## Action item
Render everything from the start of the items down to the line containing "Code for the", inclusive, as a Markdown table with the columns Row and Line, numbering each row and leaving out blank lines. Leave the pictures out of the answer.

## Records for processing
Segment Open

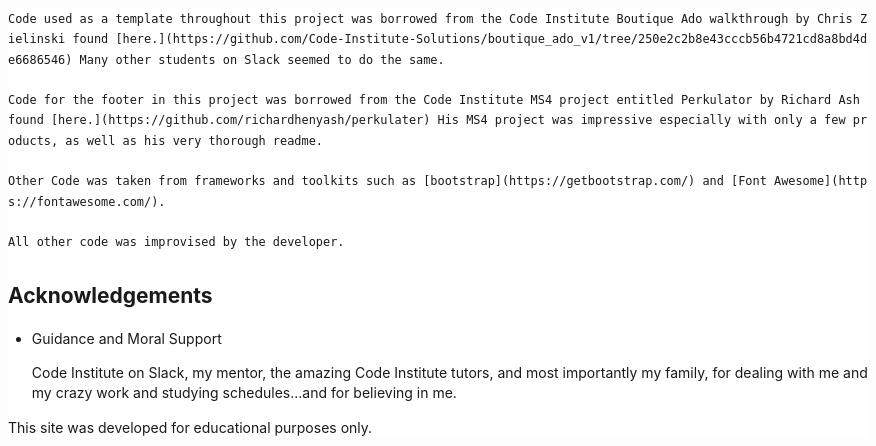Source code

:     Code used as a template throughout this project was borrowed from the Code Institute Boutique Ado walkthrough by Chris Zielinski found [here.](https://github.com/Code-Institute-Solutions/boutique_ado_v1/tree/250e2c2b8e43cccb56b4721cd8a8bd4de6686546) Many other students on Slack seemed to do the same.

    Code for the footer in this project was borrowed from the Code Institute MS4 project entitled Perkulator by Richard Ash found [here.](https://github.com/richardhenyash/perkulater) His MS4 project was impressive especially with only a few products, as well as his very thorough readme.
    
    Other Code was taken from frameworks and toolkits such as [bootstrap](https://getbootstrap.com/) and [Font Awesome](https://fontawesome.com/).

    All other code was improvised by the developer.

## Acknowledgements

* Guidance and Moral Support

    Code Institute on Slack, my mentor, the amazing Code Institute tutors, and most importantly my family, for dealing with me and my crazy work and studying schedules...and for believing in me. 

This site was developed for educational purposes only.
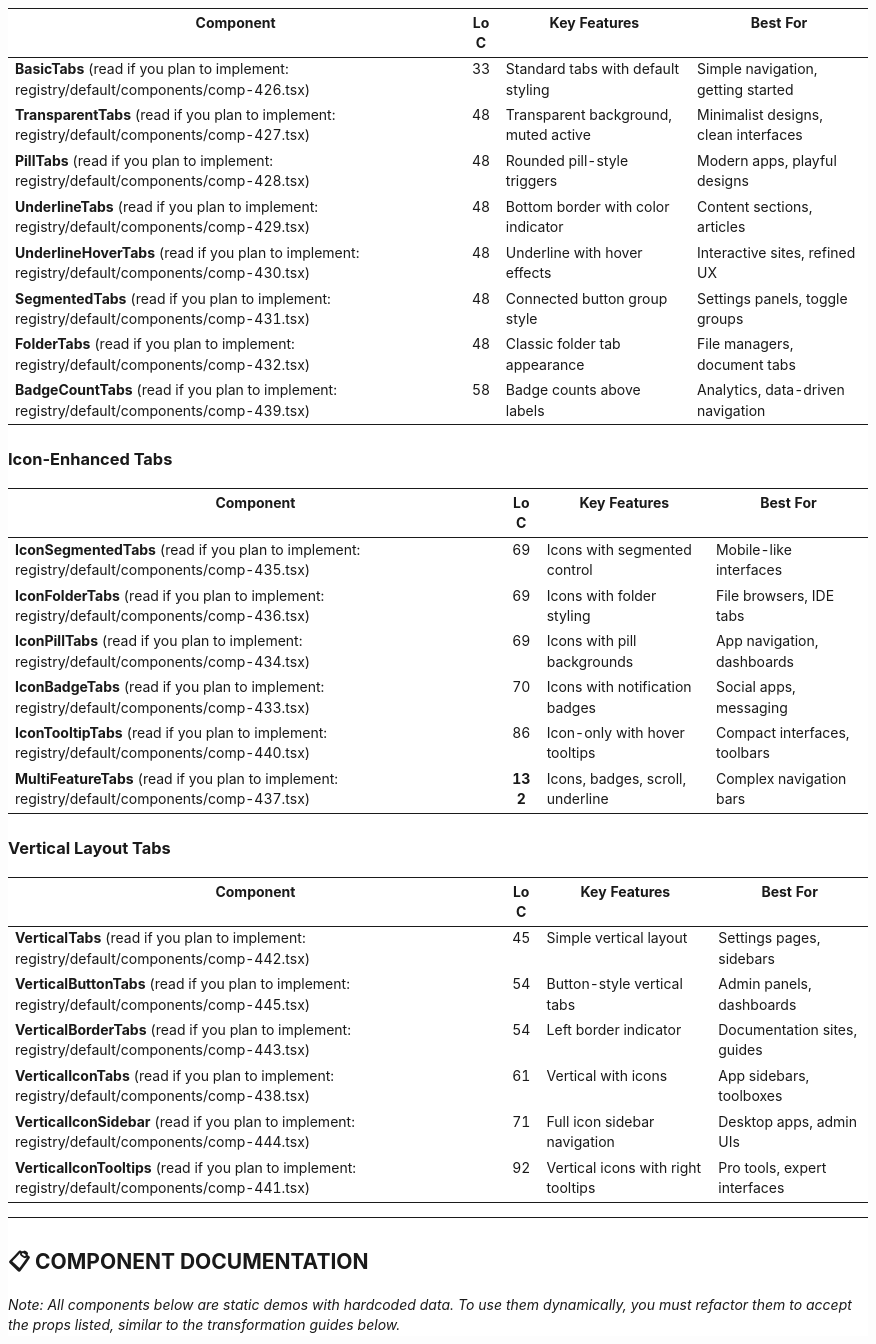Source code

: | Component | LoC | Key Features | Best For |
|-----------|:---:|--------------|----------|
| **BasicTabs** (read if you plan to implement: registry/default/components/comp-426.tsx) | 33 | Standard tabs with default styling | Simple navigation, getting started |
| **TransparentTabs** (read if you plan to implement: registry/default/components/comp-427.tsx) | 48 | Transparent background, muted active | Minimalist designs, clean interfaces |
| **PillTabs** (read if you plan to implement: registry/default/components/comp-428.tsx) | 48 | Rounded pill-style triggers | Modern apps, playful designs |
| **UnderlineTabs** (read if you plan to implement: registry/default/components/comp-429.tsx) | 48 | Bottom border with color indicator | Content sections, articles |
| **UnderlineHoverTabs** (read if you plan to implement: registry/default/components/comp-430.tsx) | 48 | Underline with hover effects | Interactive sites, refined UX |
| **SegmentedTabs** (read if you plan to implement: registry/default/components/comp-431.tsx) | 48 | Connected button group style | Settings panels, toggle groups |
| **FolderTabs** (read if you plan to implement: registry/default/components/comp-432.tsx) | 48 | Classic folder tab appearance | File managers, document tabs |
| **BadgeCountTabs** (read if you plan to implement: registry/default/components/comp-439.tsx) | 58 | Badge counts above labels | Analytics, data-driven navigation |

### Icon-Enhanced Tabs

| Component | LoC | Key Features | Best For |
|-----------|:---:|--------------|----------|
| **IconSegmentedTabs** (read if you plan to implement: registry/default/components/comp-435.tsx) | 69 | Icons with segmented control | Mobile-like interfaces |
| **IconFolderTabs** (read if you plan to implement: registry/default/components/comp-436.tsx) | 69 | Icons with folder styling | File browsers, IDE tabs |
| **IconPillTabs** (read if you plan to implement: registry/default/components/comp-434.tsx) | 69 | Icons with pill backgrounds | App navigation, dashboards |
| **IconBadgeTabs** (read if you plan to implement: registry/default/components/comp-433.tsx) | 70 | Icons with notification badges | Social apps, messaging |
| **IconTooltipTabs** (read if you plan to implement: registry/default/components/comp-440.tsx) | 86 | Icon-only with hover tooltips | Compact interfaces, toolbars |
| **MultiFeatureTabs** (read if you plan to implement: registry/default/components/comp-437.tsx) | **132** | Icons, badges, scroll, underline | Complex navigation bars |

### Vertical Layout Tabs

| Component | LoC | Key Features | Best For |
|-----------|:---:|--------------|----------|
| **VerticalTabs** (read if you plan to implement: registry/default/components/comp-442.tsx) | 45 | Simple vertical layout | Settings pages, sidebars |
| **VerticalButtonTabs** (read if you plan to implement: registry/default/components/comp-445.tsx) | 54 | Button-style vertical tabs | Admin panels, dashboards |
| **VerticalBorderTabs** (read if you plan to implement: registry/default/components/comp-443.tsx) | 54 | Left border indicator | Documentation sites, guides |
| **VerticalIconTabs** (read if you plan to implement: registry/default/components/comp-438.tsx) | 61 | Vertical with icons | App sidebars, toolboxes |
| **VerticalIconSidebar** (read if you plan to implement: registry/default/components/comp-444.tsx) | 71 | Full icon sidebar navigation | Desktop apps, admin UIs |
| **VerticalIconTooltips** (read if you plan to implement: registry/default/components/comp-441.tsx) | 92 | Vertical icons with right tooltips | Pro tools, expert interfaces |

---

## 📋 COMPONENT DOCUMENTATION

*Note: All components below are static demos with hardcoded data. To use them dynamically, you must refactor them to accept the props listed, similar to the transformation guides below.*

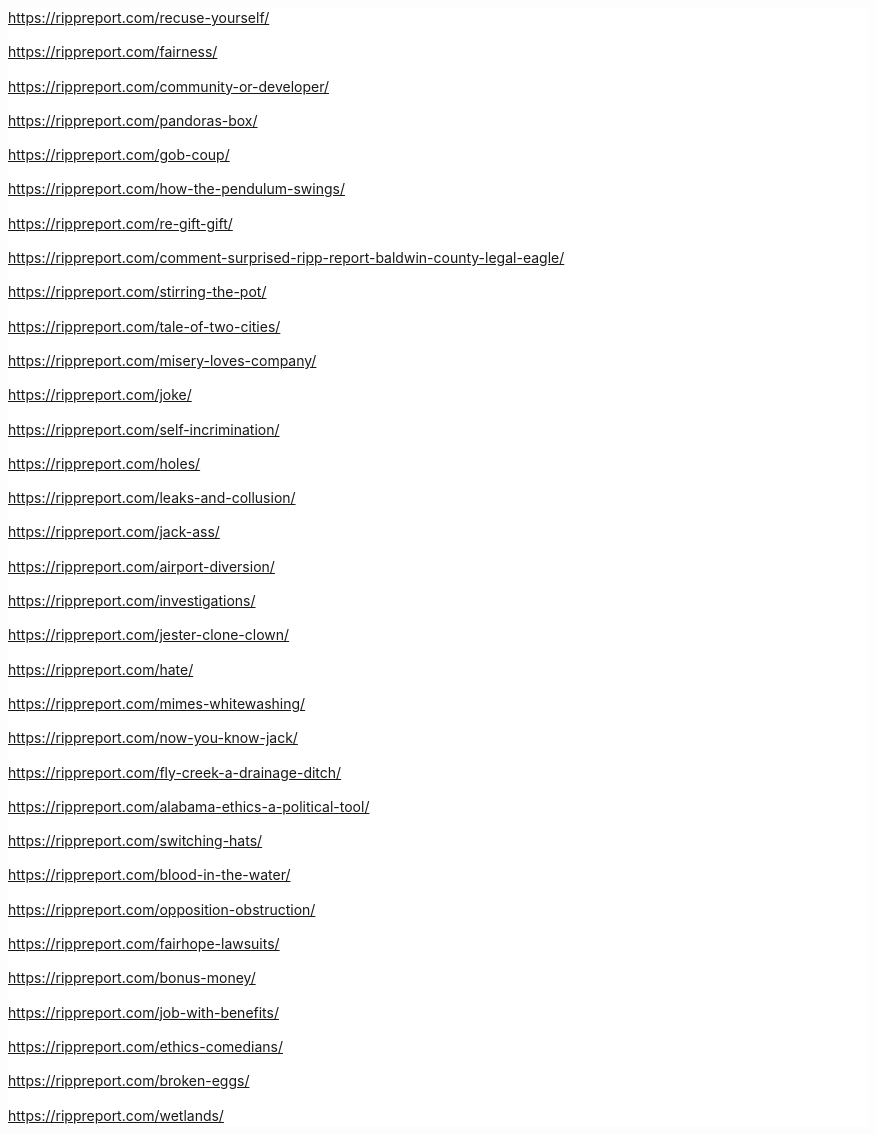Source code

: https://rippreport.com/recuse-yourself/

https://rippreport.com/fairness/

https://rippreport.com/community-or-developer/

https://rippreport.com/pandoras-box/

https://rippreport.com/gob-coup/

https://rippreport.com/how-the-pendulum-swings/

https://rippreport.com/re-gift-gift/

https://rippreport.com/comment-surprised-ripp-report-baldwin-county-legal-eagle/

https://rippreport.com/stirring-the-pot/

https://rippreport.com/tale-of-two-cities/

https://rippreport.com/misery-loves-company/

https://rippreport.com/joke/

https://rippreport.com/self-incrimination/

https://rippreport.com/holes/

https://rippreport.com/leaks-and-collusion/

https://rippreport.com/jack-ass/

https://rippreport.com/airport-diversion/

https://rippreport.com/investigations/

https://rippreport.com/jester-clone-clown/

https://rippreport.com/hate/

https://rippreport.com/mimes-whitewashing/

https://rippreport.com/now-you-know-jack/

https://rippreport.com/fly-creek-a-drainage-ditch/

https://rippreport.com/alabama-ethics-a-political-tool/

https://rippreport.com/switching-hats/

https://rippreport.com/blood-in-the-water/

https://rippreport.com/opposition-obstruction/

https://rippreport.com/fairhope-lawsuits/

https://rippreport.com/bonus-money/

https://rippreport.com/job-with-benefits/

https://rippreport.com/ethics-comedians/

https://rippreport.com/broken-eggs/

https://rippreport.com/wetlands/
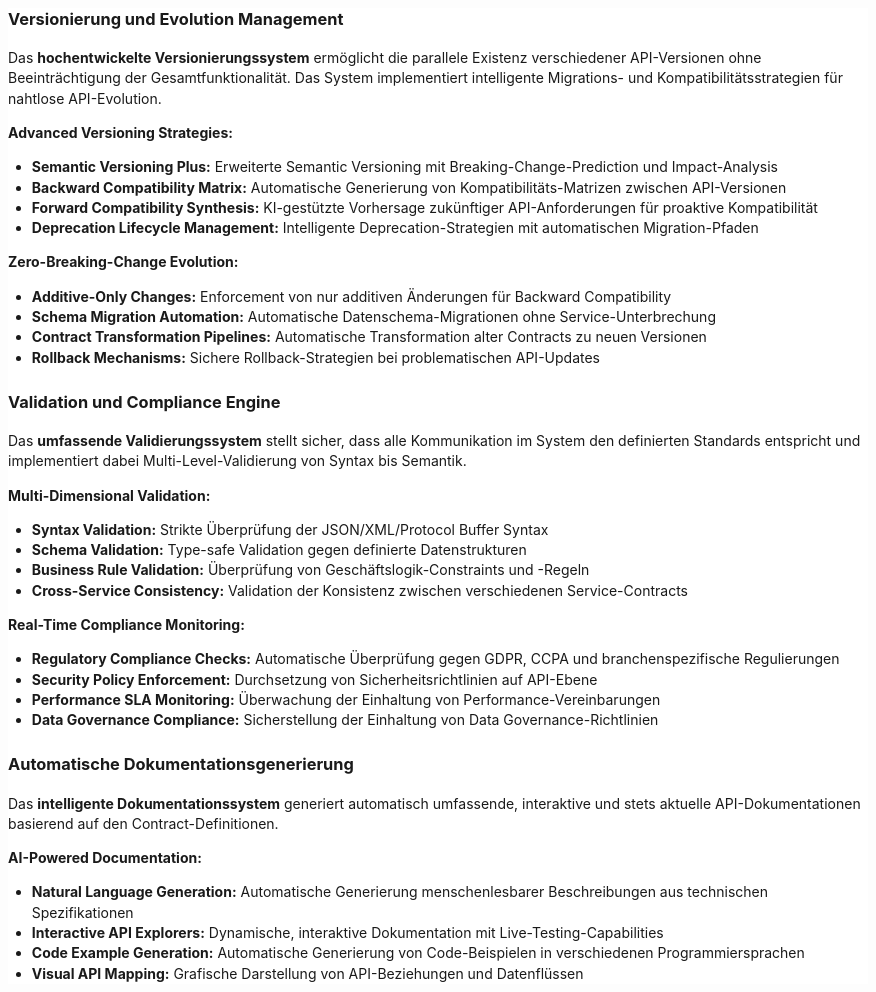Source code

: ### Versionierung und Evolution Management

Das **hochentwickelte Versionierungssystem** ermöglicht die parallele Existenz verschiedener API-Versionen ohne Beeinträchtigung der Gesamtfunktionalität. Das System implementiert intelligente Migrations- und Kompatibilitätsstrategien für nahtlose API-Evolution.

**Advanced Versioning Strategies:**
- **Semantic Versioning Plus:** Erweiterte Semantic Versioning mit Breaking-Change-Prediction und Impact-Analysis
- **Backward Compatibility Matrix:** Automatische Generierung von Kompatibilitäts-Matrizen zwischen API-Versionen
- **Forward Compatibility Synthesis:** KI-gestützte Vorhersage zukünftiger API-Anforderungen für proaktive Kompatibilität
- **Deprecation Lifecycle Management:** Intelligente Deprecation-Strategien mit automatischen Migration-Pfaden

**Zero-Breaking-Change Evolution:**
- **Additive-Only Changes:** Enforcement von nur additiven Änderungen für Backward Compatibility
- **Schema Migration Automation:** Automatische Datenschema-Migrationen ohne Service-Unterbrechung
- **Contract Transformation Pipelines:** Automatische Transformation alter Contracts zu neuen Versionen
- **Rollback Mechanisms:** Sichere Rollback-Strategien bei problematischen API-Updates

### Validation und Compliance Engine

Das **umfassende Validierungssystem** stellt sicher, dass alle Kommunikation im System den definierten Standards entspricht und implementiert dabei Multi-Level-Validierung von Syntax bis Semantik.

**Multi-Dimensional Validation:**
- **Syntax Validation:** Strikte Überprüfung der JSON/XML/Protocol Buffer Syntax
- **Schema Validation:** Type-safe Validation gegen definierte Datenstrukturen
- **Business Rule Validation:** Überprüfung von Geschäftslogik-Constraints und -Regeln
- **Cross-Service Consistency:** Validation der Konsistenz zwischen verschiedenen Service-Contracts

**Real-Time Compliance Monitoring:**
- **Regulatory Compliance Checks:** Automatische Überprüfung gegen GDPR, CCPA und branchenspezifische Regulierungen
- **Security Policy Enforcement:** Durchsetzung von Sicherheitsrichtlinien auf API-Ebene
- **Performance SLA Monitoring:** Überwachung der Einhaltung von Performance-Vereinbarungen
- **Data Governance Compliance:** Sicherstellung der Einhaltung von Data Governance-Richtlinien

### Automatische Dokumentationsgenerierung

Das **intelligente Dokumentationssystem** generiert automatisch umfassende, interaktive und stets aktuelle API-Dokumentationen basierend auf den Contract-Definitionen.

**AI-Powered Documentation:**
- **Natural Language Generation:** Automatische Generierung menschenlesbarer Beschreibungen aus technischen Spezifikationen
- **Interactive API Explorers:** Dynamische, interaktive Dokumentation mit Live-Testing-Capabilities
- **Code Example Generation:** Automatische Generierung von Code-Beispielen in verschiedenen Programmiersprachen
- **Visual API Mapping:** Grafische Darstellung von API-Beziehungen und Datenflüssen

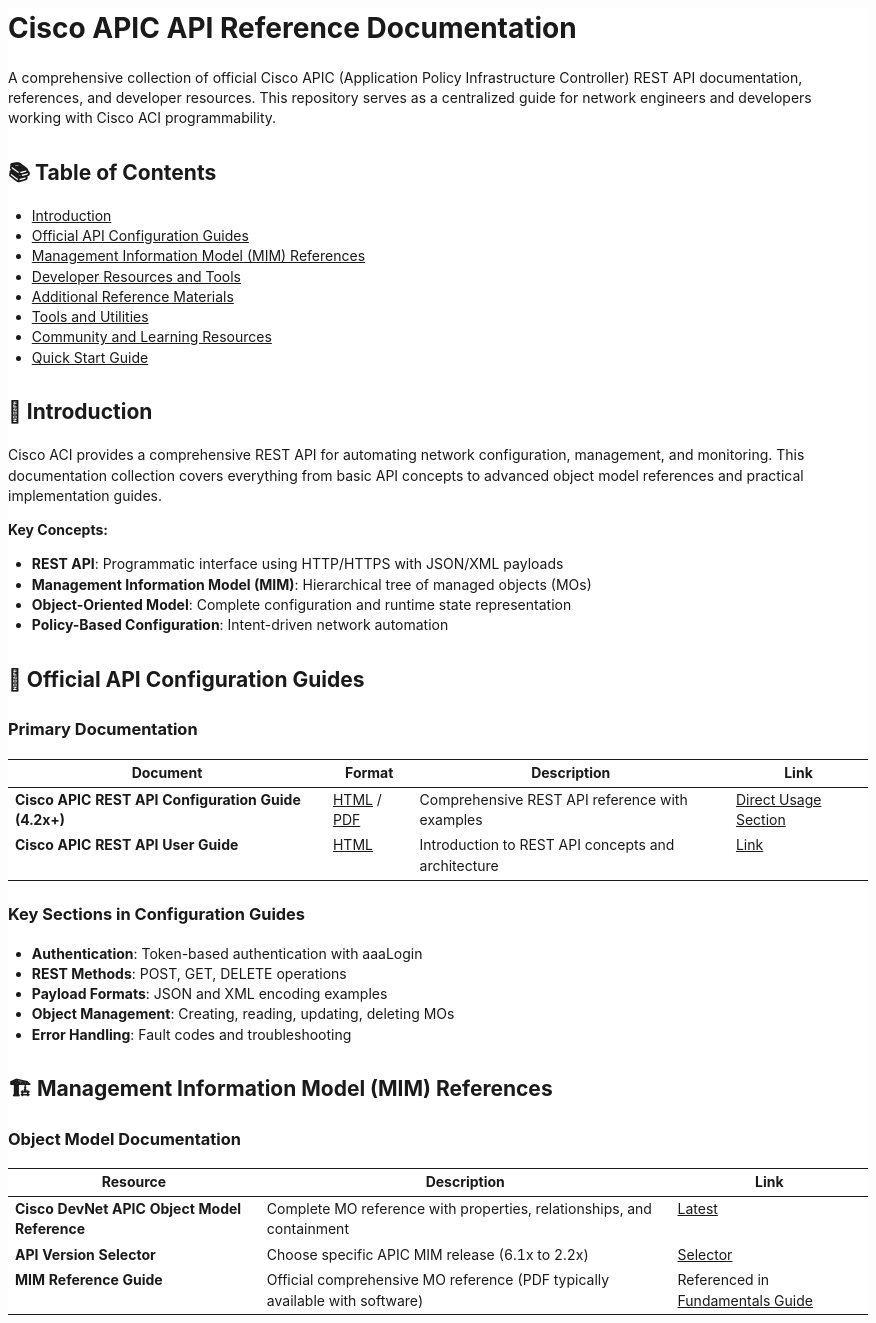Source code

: # Cisco APIC API Reference Documentation

A comprehensive collection of official Cisco APIC (Application Policy Infrastructure Controller) REST API documentation, references, and developer resources. This repository serves as a centralized guide for network engineers and developers working with Cisco ACI programmability.

## 📚 Table of Contents
- [Introduction](#introduction)
- [Official API Configuration Guides](#official-api-configuration-guides)
- [Management Information Model (MIM) References](#management-information-model-mim-references)
- [Developer Resources and Tools](#developer-resources-and-tools)
- [Additional Reference Materials](#additional-reference-materials)
- [Tools and Utilities](#tools-and-utilities)
- [Community and Learning Resources](#community-and-learning-resources)
- [Quick Start Guide](#quick-start-guide)

## 🌟 Introduction

Cisco ACI provides a comprehensive REST API for automating network configuration, management, and monitoring. This documentation collection covers everything from basic API concepts to advanced object model references and practical implementation guides.

**Key Concepts:**
- **REST API**: Programmatic interface using HTTP/HTTPS with JSON/XML payloads
- **Management Information Model (MIM)**: Hierarchical tree of managed objects (MOs)
- **Object-Oriented Model**: Complete configuration and runtime state representation
- **Policy-Based Configuration**: Intent-driven network automation

## 📖 Official API Configuration Guides

### Primary Documentation
| Document | Format | Description | Link |
|----------|--------|-------------|------|
| **Cisco APIC REST API Configuration Guide (4.2x+)** | [HTML](https://www.cisco.com/c/en/us/td/docs/dcn/aci/apic/all/apic-rest-api-configuration-guide/cisco-apic-rest-api-configuration-guide-42x-and-later.html) / [PDF](https://www.cisco.com/c/en/us/td/docs/dcn/aci/apic/all/apic-rest-api-configuration-guide/cisco-apic-rest-api-configuration-guide-42x-and-later.pdf) | Comprehensive REST API reference with examples | [Direct Usage Section](https://www.cisco.com/c/en/us/td/docs/dcn/aci/apic/all/apic-rest-api-configuration-guide/cisco-apic-rest-api-configuration-guide-42x-and-later/m_using_the_rest_api.html) |
| **Cisco APIC REST API User Guide** | [HTML](https://www.cisco.com/c/en/us/td/docs/switches/datacenter/aci/apic/sw/1-x/api/rest/b_APIC_RESTful_API_User_Guide/overview_of_the.html) | Introduction to REST API concepts and architecture | [Link](https://www.cisco.com/c/en/us/td/docs/switches/datacenter/aci/apic/sw/1-x/api/rest/b_APIC_RESTful_API_User_Guide/overview_of_the.html) |

### Key Sections in Configuration Guides
- **Authentication**: Token-based authentication with aaaLogin
- **REST Methods**: POST, GET, DELETE operations
- **Payload Formats**: JSON and XML encoding examples
- **Object Management**: Creating, reading, updating, deleting MOs
- **Error Handling**: Fault codes and troubleshooting

## 🏗️ Management Information Model (MIM) References

### Object Model Documentation
| Resource | Description | Link |
|----------|-------------|------|
| **Cisco DevNet APIC Object Model Reference** | Complete MO reference with properties, relationships, and containment | [Latest](https://developer.cisco.com/docs/apic-mim/latest/) |
| **API Version Selector** | Choose specific APIC MIM release (6.1x to 2.2x) | [Selector](https://developer.cisco.com/site/apic-mim-ref-api/) |
| **MIM Reference Guide** | Official comprehensive MO reference (PDF typically available with software) | Referenced in [Fundamentals Guide](https://www.cisco.com/c/en/us/td/docs/dcn/aci/apic/6x/aci-fundamentals/cisco-aci-fundamentals-60x.html) |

Segment Closed

## Exercise response
| Row | Line |
|---|---|
| 1 | Source code |
| 2 | :     Code used as a template throughout this project was borrowed from the Code Institute Boutique Ado walkthrough by Chris Zielinski found [here.](https://github.com/Code-Institute-Solutions/boutique_ado_v1/tree/250e2c2b8e43cccb56b4721cd8a8bd4de6686546) Many other students on Slack seemed to do the same. |
| 3 |     Code for the footer in this project was borrowed from the Code Institute MS4 project entitled Perkulator by Richard Ash found [here.](https://github.com/richardhenyash/perkulater) His MS4 project was impressive especially with only a few products, as well as his very thorough readme. |